WU-Studie : Wirtschaftskammer sammelt Munition gegen neue Maut-Pläne

„Wir haben hierzulande ein Ausgaben- und kein Einnahmen-Problem“, sagt Fachverbandsobmann Alexander Klacska, „und es ist durchaus interessant, dass der Vorschlag zur Einführung einer flächendeckenden Lkw-Maut ausgerechnet von jenen Bundesländern kommt, die ihre Straßenbau-Budgets reduziert und offenbar generell schlecht gewirtschaftet haben.“

Die Idee mehrerer Verkehrslandesräte, auch Straßen abseits des hochrangigen Netzes für Lkw mautpflichtig zu machen, hatte schon vor einigen Monaten für Verärgerung in der Wirtschaftskammer gesorgt – eine aktuelle Studie der WU Wien scheint ihre Argumente nun zu stützen.

Studienautor und WU-Professor Sebastian Kummer fasst die Ergebnisse in drei Schwerpunkten zusammen:

1. Wirtschaftlicher Schaden

Eine flächendeckende Lkw-Maut, argumentiert Kummer, treffe vor allem die heimischen Unternehmen, würde also den Standort im Wettbewerb schwächen. Schlimmer noch: Hauptbetroffene wären kleinere Unternehmen und solche in strukturschwachen Regionen. „Gerade diese regionalen Cluster, in die Österreich viel Geld gesteckt hat, wären überproportional betroffen“, sagt Kummer. Die Studienautoren rechneten das Beispiel eines Transportunternehmens mit einem Jahresumsatz von 32 Millionen Euro durch und kamen auf eine zusätzliche Belastung durch weitere Mautkosten von 2 Millionen.

Vice versa hält Kummer die finanziellen Vorteile für überschaubar: Wäre die angedachte Maut in der Fläche gleich hoch wie die im hochrangigen Netz, so würden die Einhebungskosten laut Studie rund 21 Prozent der Bruttoeinnahmen ausmachen. Und auch die wären nicht berauschend: Je nach Höhe der Maut lägen die Mauteinnahmen zwischen 282 und 378 Millionen Euro pro Jahr, also rund um 20 Prozent der Einnahmen der Asfinag des Jahres 2013.

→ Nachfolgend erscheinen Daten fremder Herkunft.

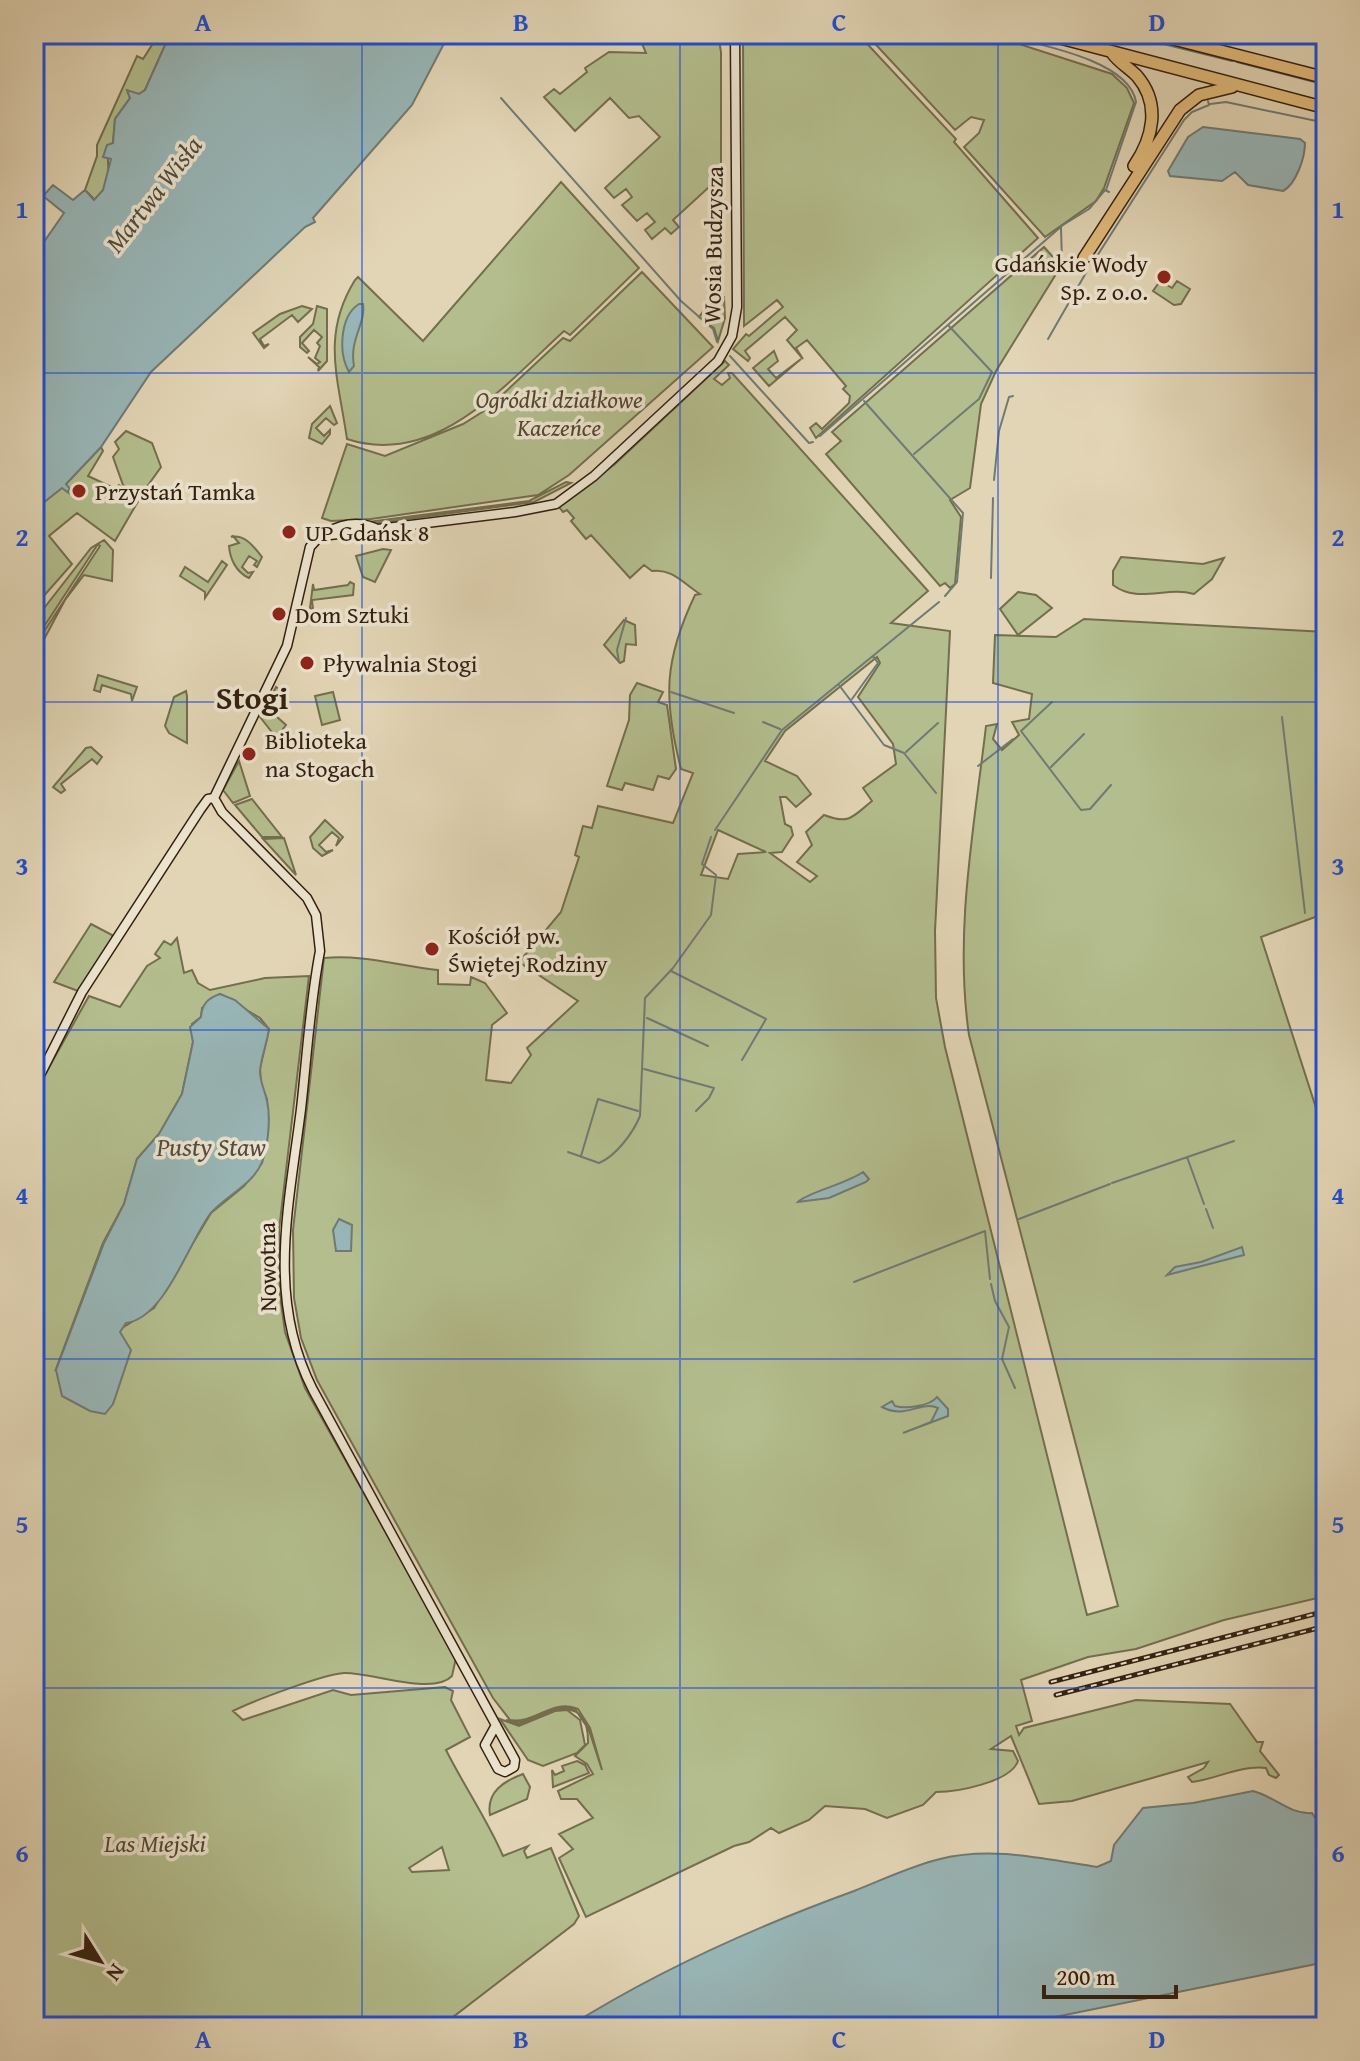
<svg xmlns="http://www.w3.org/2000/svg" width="1360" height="2061" font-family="'Gentium Book Plus',serif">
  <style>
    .green { fill: #b3bd8d; stroke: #736e4e; stroke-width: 2; fill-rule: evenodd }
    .water { fill: #98b6b7; stroke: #707a74; stroke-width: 2 }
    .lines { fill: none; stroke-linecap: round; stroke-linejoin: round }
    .stream { stroke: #707a74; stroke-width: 2 }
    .secondary-casing { stroke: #331f10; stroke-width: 11 }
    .highway-casing { stroke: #331f10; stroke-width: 14 }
    .secondary { stroke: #ece4cf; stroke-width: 8 }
    .highway { stroke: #e1ba7a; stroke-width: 11 }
    .rail-casing { stroke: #331f10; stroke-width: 5 }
    .rail { stroke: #ece4cf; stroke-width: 2; stroke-dasharray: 6; stroke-linecap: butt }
    .grid { fill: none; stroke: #1d4ed8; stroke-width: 2; stroke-opacity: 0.55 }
    .poi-dot { fill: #8f2418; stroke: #ece4cf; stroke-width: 3 }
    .labels { text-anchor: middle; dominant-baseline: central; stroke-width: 7; stroke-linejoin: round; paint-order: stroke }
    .street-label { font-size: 24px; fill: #331f10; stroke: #ece4cf }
    .poi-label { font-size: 24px; fill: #331f10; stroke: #ece4cf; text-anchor: start }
    .park-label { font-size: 24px; font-style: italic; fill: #53462f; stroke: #ece4cf }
    .water-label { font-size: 26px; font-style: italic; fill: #514c42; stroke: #ece4cf }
    .district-label { font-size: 32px; font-weight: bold; fill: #331f10; stroke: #ece4cf }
    .neatline { fill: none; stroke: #1d4ed8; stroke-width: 3 }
    .grid-label { font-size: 26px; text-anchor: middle; font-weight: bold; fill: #1d4ed8 }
  </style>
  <rect width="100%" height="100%" fill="#e2d5b5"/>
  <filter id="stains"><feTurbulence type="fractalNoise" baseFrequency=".0025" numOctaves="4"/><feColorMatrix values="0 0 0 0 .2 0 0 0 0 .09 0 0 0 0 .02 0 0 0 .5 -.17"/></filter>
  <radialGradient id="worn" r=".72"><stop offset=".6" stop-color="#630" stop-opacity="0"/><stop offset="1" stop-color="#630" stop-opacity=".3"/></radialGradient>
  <path class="green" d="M159,34h11l-25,56 -6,4 -11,-1 2,5 -15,21 -2,24 -6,7c2,17 4,37 -12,50l-10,-10 12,-34v-11l40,-89 6,3z
    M638,34h80l3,18v124l-48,44 6,7 -8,7 -6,-6 -13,11 -7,-9 10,-8 -8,-9 -10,8 -15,-16 10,-8 -6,-8 -12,9 -9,-10 55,-51 -21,-21 -10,2 -19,-20 -35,33 -31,-34 10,-8 6,5 27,-22 -2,-4 24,-16 37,1z
    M743,34h115l98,105 -2,3 84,96 -222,200 -6,-10 6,-5 6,6 27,-26 1,-7 -7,-7 3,-3 -39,-46 -11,8 7,11 -16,-19 10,-10 -12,-13 -40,34 5,7 -2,3 -15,-12 13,-15 3,2 34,-29 -6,-7 -33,26z
    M866,34h122l124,40 15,14 7,15 -30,85 -8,13 -51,36 -81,-90 15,-14 5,-13 -13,-3 -16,13z
    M561,182l78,86 -69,67 -6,-4c-59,54 -129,137 -217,108 -9,-62 -26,-104 8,-159l3,-3 65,64z
    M1044,247l17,19 -65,105 -15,33 -11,84 -20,12 11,17 -6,67 -5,4 -5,-5 -5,3 -114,-132 15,-13 -9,-9z
    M642,272l71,75 -144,128 -31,20 -167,24 -40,2 -9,-3 25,-74 38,12 78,-32 24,-15 76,-71 7,3z
    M1160,281l12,7 5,-7 13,8 -9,15 -7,1 -21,-14z
    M714,297h10l1,21 -7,23 -4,-13 -15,-11z
    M302,306l10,3 -14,13 -6,-7 -32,24 4,7 5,-2 -5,4 -11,-15 27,-19z
    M317,306l10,3v52l-9,10 1,-4 -11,-10 9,7 3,-2 -5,-4 5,-12 -3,-3 5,-6 -8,-7 -12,13 7,8 -2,2 -7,-6v-10l13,-13z
    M774,351l4,10 -10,8 8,9 25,-19 -32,27 -16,-18z
    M725,361l4,4 -15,14 8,6 8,-7 -2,-5h4l196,218 -37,32 59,8 -15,300 1,67 9,49 142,568 31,-9 -149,-571c-15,-103 5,-206 17,-309l11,-2 -4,15 9,11 17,-15 -7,-13 17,-3 3,-25 -39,-11 2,-48 61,2 28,-18 242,13v281l-65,24 65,202v457l-102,24 -88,29 -48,8 -67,23 11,41 -16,5 3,9 5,-7 112,-28 94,4 27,38h6l-3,9 19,24 -3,3 -7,-3 -3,-7c-27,-3 -49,11 -74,14l-4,-5 16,-9 4,-6 -136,39 -33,3 -28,-68 -20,13 22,2 5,10c-7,21 -61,31 -82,31l-13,13 -36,13 -22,-9 -40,-3 -16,14 -30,13 -8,-5 -22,14 -15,4 -148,71 -27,-59 14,-9 -14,-15 34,-16 -16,-19h-16l-3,-8 35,-17 -6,-10 -12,-8 13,-13c1,-52 -41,-31 -69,-19l-13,-4c24,9 41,-18 69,-11l14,21 13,40 -12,-42 -12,-19c-26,-11 -42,15 -68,11l-17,-22 -176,-318 -16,-42 -7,-40 -1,-68 31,-272c37,-4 76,8 114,12v14l32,1 1,-8 14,6 22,30 -15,12 -6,55 25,3 20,-28 -4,-7 51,-47 -59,-39 42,-50 18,-55 -4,-2 8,-29 9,2 6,-22 75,17 20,-50 -12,-4c-18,-71 -17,-109 14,-174l5,-1c-16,-10 -28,-26 -48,-23l-8,-6 -14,13 -39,-43 -5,4 -15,-18 3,-3 -7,-8 -4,2 -4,-5 56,-43zM877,657l3,6 -22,34 35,47 3,20 -33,24 9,13c-20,16 -22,24 -48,14l-18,17 6,13 -15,17 20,14 -7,6 -40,-29 12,-1 11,-17 -2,-8 -6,-3 -5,-27h6l10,10 15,-13 -14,-18 -32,-15 20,-30zM718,830l48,22 -28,2 -10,25 -27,-4z
    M330,406l7,17 -3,2 -8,-7 -10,10 8,8 6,-6v4l-8,10 -13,-6 3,-14z
    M126,431l26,12 9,24 -20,28 -18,-10 -10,-28 6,-8 -4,-7z
    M101,447l2,4 -15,25 28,13 3,-4 21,13 -25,43 -38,-28 -28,23 23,28 -38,43v-97l29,-23 5,5 -2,-8z
    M566,482l5,1 -37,19 -164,22 -2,-2 161,-21z
    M233,536l-2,1c14,-3 23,10 31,20l-5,10 -3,-2 3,-4 -8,-5 -7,11 6,6 5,-1 -4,6c-13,-6 -19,-19 -20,-32l10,-3z
    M104,540l9,10 -1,31 -28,-6 -19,25 -31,58 9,-25 57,-87 -2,-2 -64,98v-21l57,-73z
    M383,549l8,1 -16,32 -12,-5 -7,-21z
    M1121,557l82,7 21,-6 -12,21 -18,15c-28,-8 -56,10 -81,-9v-14z
    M222,561l5,4 -22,33v-6l-25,-16 5,-9 23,15z
    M350,582l4,2 -1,11 -41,5 1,9 -3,-1 3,-24 1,6 34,-5z
    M1018,592l18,3 16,13 -34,27 -18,-26z
    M624,620l11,5 1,20 -10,-1 -2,17 -4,2 -16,-18z
    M98,675l39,12 -5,14 -1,-7 -29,-9 -2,7 -6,-2z
    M637,683l26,9 -5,10 9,3 9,64 -7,10 -11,-3 -5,14 -28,-7 -3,7 -15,-4 22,-66 1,-25z
    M276,687l3,2 -12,19 19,17 -3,4 8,5 -9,11 -22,-28z
    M186,691l1,5v47l-18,-10 -4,-7 9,-29z
    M333,692l7,28 -18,5 -7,-29z
    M91,747l11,10 -5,7 -5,-5 -31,25 4,6 -4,3 -8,-6 33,-39z
    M239,761l11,35 -17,7 -10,-13z
    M252,799l30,38h-20l-27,-32z
    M325,820l18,17 -7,9 3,-8 -7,-6 -13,13 7,7 7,-2 -11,6 -9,-8 -3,-11z
    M284,838l12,37 -33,-36z
    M91,924l21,11 1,5 -35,51 -24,-9z
    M177,938l7,35 8,-3 6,13 12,7 55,-12 44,-2 -30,254 1,65 5,37 20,56 151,270 -4,18c-19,20 -81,-4 -108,-3 -20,1 -91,28 -111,38l10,9 90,-30 18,5 94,-8 8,4 -2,9 19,37 -24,13c18,36 41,69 57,106l25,-10 -4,5 3,7 24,-10 28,68 -5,8 -134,103h-406v-933l55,-98 31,11 27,-41 13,-8 -5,-4 9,-13 7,4zM220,994l40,24 9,11 -9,39 1,18 6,13 1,28 -6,36 -18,23 -33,27 -57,95 -98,61 47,-126 21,-39 13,-45 22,-25 23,-40 11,-52 -1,-18 9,-7 1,-9zM442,1847l7,23 -37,2 -3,-4z
    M567,1710l13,10 5,25 -8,8 -34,13 -15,-6 -28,-41 19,7 36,-15z
    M577,1761l8,4 4,8 -36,14 -1,-17 3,5 9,-4 -2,-5z
    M523,1774l7,13 -3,12 -37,16c-4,-23 14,-34 33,-41z"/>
  <path class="water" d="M170,34h279l-37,71 -99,113 2,4 -10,5 -154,145 -50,75 -35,37 4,5 -3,3 -5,-4 -28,22v-241l6,-11 -1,-9 25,-36 -21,-17 10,-11 20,15 12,-10 9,10 9,-10 8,-31 -8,-2 4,-12 6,-2 2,-24 15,-21 -3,-8 12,4 6,-4z
    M1203,127l97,12 5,4c0,15 -9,41 -22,48l-35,-6 -13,-13 -13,9 -52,-5 -2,-5 20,-34z
    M359,304h4c3,20 -14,35 -9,62l-5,6c-11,-19 -9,-56 10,-68z
    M220,994l15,6 34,29c-2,14 -8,29 -9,42 0,12 5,19 7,30 4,17 1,45 -5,61 -9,23 -37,34 -52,52 -22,30 -45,104 -84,109l-6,9 11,18 -18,54 -8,10 -15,-3 -28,-15 -6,-26 48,-127 20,-39 13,-45 22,-25 23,-40 11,-52 -3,-15 11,-10c1,-13 7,-19 19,-23z
    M863,1172l6,7 -3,3 -37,16 -31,4c8,-9 48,-18 65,-30z
    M339,1219l13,6 -1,26h-15l-3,-21z
    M1242,1247l2,8 -77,20 8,-8 26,-5z
    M937,1397l11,12v7l-45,17 28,-11 7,-14c-18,-8 -32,12 -56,-1l10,-6 3,5c11,3 35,0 42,-9z
    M1253,1791c21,5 37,24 59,22l14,21v128l-286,58v7h-472c89,-56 187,-100 286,-136 28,-11 57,-25 86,-32 51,-13 105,0 157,8l14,-6 3,-16 29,-37 50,-5z"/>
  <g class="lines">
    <path class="stream" d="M998,34c37,10 131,25 138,68l-30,88
      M1123,34l109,27
      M1237,62l89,23
      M501,98l180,203 32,28 4,13
      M1210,104l16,-2 100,21
      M1061,228l1,34
      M1097,256l87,-136 8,-8 17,-7 -1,-4
      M1048,339l39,-68
      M730,356l79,87 4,-1
      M1321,356l5,-14
      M864,401l99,112 -6,69 -12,14
      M820,436l243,-211 26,-16 16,-19 4,2
      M914,454l65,-55 13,-27 -43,-46
      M994,480l5,-49 10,-34 4,-1
      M991,578l2,-80
      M619,662l-2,-12 9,-32
      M839,685l45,60 20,8 32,40
      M671,692l63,21
      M852,699l26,-36 -5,-7
      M1052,702l-31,29 60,79 9,-1 21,-24
      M1282,717l23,196
      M763,722l17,7
      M906,752l32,-29
      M978,766l35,-27
      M1051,767l33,-33
      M715,830l67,-100 157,-128
      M671,971l95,48 -24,41
      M647,1018l61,28
      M644,1069l70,19 -5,10 -13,13
      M568,1152l31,11c17,-7 34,-30 41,-47l5,-118 28,-30 38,-53 5,-40 -14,-11 9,-27
      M581,1156l17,-57 40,12
      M1187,1157l17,47
      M1112,1183l122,-42
      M1206,1209l7,19
      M1019,1219l91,-35
      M854,1282l131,-51 5,48
      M991,1284l4,17 14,26 -7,32 13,29"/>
    <defs>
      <path id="secondary" d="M322,536l193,-24 41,-8 38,-28 124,-115 14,-25 5,-29 -2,-273
        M214,798l8,14 85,86 9,17 4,36c-10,52 -13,105 -19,158 -12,97 -35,190 12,281l202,370 -1,7 -9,5 -7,-3 -13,-24 11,-20
        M34,1087l48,-95 118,-182 8,-11 6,-1 73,-152 23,-99c16,-20 45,-30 69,-17"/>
      <path id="highway" d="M1045,34l281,74
        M1154,34l172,44
        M1113,54c7,9 16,14 24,22 24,28 16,62 -3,90
        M1084,258l96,-148 19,-15 33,-8"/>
    </defs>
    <use href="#secondary" class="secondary-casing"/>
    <use href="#highway" class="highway-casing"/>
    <use href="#secondary" class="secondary"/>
    <use href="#highway" class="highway"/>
    <defs>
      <path id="rail" d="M1051,1682l275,-71
        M1056,1695l270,-69"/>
    </defs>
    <use href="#rail" class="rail-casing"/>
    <use href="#rail" class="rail"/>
  </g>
  <path class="grid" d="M362,34v1993M680,34v1993M998,34v1993M34,373h1292M34,702h1292M34,1030h1292M34,1359h1292M34,1688h1292"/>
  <g class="poi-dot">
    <circle cx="1164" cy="277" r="8"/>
    <circle cx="79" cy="491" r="8"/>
    <circle cx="289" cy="532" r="8"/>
    <circle cx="279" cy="614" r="8"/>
    <circle cx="307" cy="663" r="8"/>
    <circle cx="249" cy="754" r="8"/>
    <circle cx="432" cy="949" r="8"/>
  </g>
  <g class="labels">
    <g class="street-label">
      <text transform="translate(713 245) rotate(-89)">Wosia Budzysza</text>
      <text transform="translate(267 1267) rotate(-91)">Nowotna</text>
    </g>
    <g class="poi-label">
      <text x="1148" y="263" text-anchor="end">Gdańskie Wody<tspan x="1148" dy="28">Sp. z o.o.</tspan></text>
      <text x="95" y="491">Przystań Tamka</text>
      <text x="305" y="532">UP Gdańsk 8</text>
      <text x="295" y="614">Dom Sztuki</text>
      <text x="323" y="663">Pływalnia Stogi</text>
      <text x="265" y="740">Biblioteka<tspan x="265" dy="28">na Stogach</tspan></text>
      <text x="448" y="935">Kościół pw.<tspan x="448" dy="28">Świętej Rodziny</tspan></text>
    </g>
    <g class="park-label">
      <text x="559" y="399">Ogródki działkowe<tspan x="559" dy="28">Kaczeńce</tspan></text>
      <text x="155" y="1843">Las Miejski</text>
    </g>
    <g class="water-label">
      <text transform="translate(153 194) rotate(-52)">Martwa Wisła</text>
      <text x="211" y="1146">Pusty Staw</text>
    </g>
    <g class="district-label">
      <text x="252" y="697">Stogi</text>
    </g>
  </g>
  <rect width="1360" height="2061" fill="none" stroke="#e2d5b5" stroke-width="88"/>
  <g transform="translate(100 1961) rotate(127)" stroke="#ece4cf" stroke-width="6" paint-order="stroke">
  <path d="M0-6L14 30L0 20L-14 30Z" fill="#331f10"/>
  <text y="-12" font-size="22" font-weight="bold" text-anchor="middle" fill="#331f10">N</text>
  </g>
  <path d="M1044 1985v12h132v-12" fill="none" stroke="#331f10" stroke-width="4"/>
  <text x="1056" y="1985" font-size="24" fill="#331f10" stroke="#ece4cf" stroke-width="6" paint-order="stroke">200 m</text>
  <rect x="44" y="44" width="1272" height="1973" class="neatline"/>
  <g class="grid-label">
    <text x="203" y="31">A</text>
    <text x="521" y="31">B</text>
    <text x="839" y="31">C</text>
    <text x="1157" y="31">D</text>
    <text x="22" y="218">1</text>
    <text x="1338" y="218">1</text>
    <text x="22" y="546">2</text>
    <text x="1338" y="546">2</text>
    <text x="22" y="875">3</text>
    <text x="1338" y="875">3</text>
    <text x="22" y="1204">4</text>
    <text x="1338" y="1204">4</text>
    <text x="22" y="1533">5</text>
    <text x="1338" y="1533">5</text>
    <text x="22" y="1862">6</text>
    <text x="1338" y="1862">6</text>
    <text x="203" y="2048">A</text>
    <text x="521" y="2048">B</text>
    <text x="839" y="2048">C</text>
    <text x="1157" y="2048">D</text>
  </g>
  <rect width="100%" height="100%" filter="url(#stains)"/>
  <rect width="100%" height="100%" fill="url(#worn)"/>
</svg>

2. Offene technische Fragen

Die im hochrangigen Netz eingesetzte Mikrowellen-Technologie – laut Kummer das beste System in Europa – ist in der Fläche nicht einsetzbar. Die Alternative wäre Satelliten-Technologie, doch gegenüber einem Parallelbetrieb ist Sebastian Kummer skeptisch: Dies wäre „aus wirtschaftlicher Sicht aufgrund der für beide Systeme anfallenden Kosten sowie der eingeschränkten Möglichkeit zur Generierung von Skalenträgern nicht vertretbar“. Das hochrangige Netz ebenfalls auf Satelliten-Technologie umzustellen, wäre nicht nur teuer, es führte auch zu einer Verschlechterung des Verhältnisses zwischen Kosten und Einnahmen. Das derzeitige Mautsystem ist diesbezüglich mit einem Kostenanteil von 7 Prozent extrem effizient.

3. Unerwünschte Nebeneffekte

Was geschähe etwa mit Linien- oder Schulbussen? Die im Rahmen der Erbringung von subventionierten Busverkehren geleisteten Mautzahlungen müssten durch die Öffentliche Hand über Subventionen rückerstattet werden. Steigende Ticketpreise würden zudem den privaten Pkw wieder attraktiver machen.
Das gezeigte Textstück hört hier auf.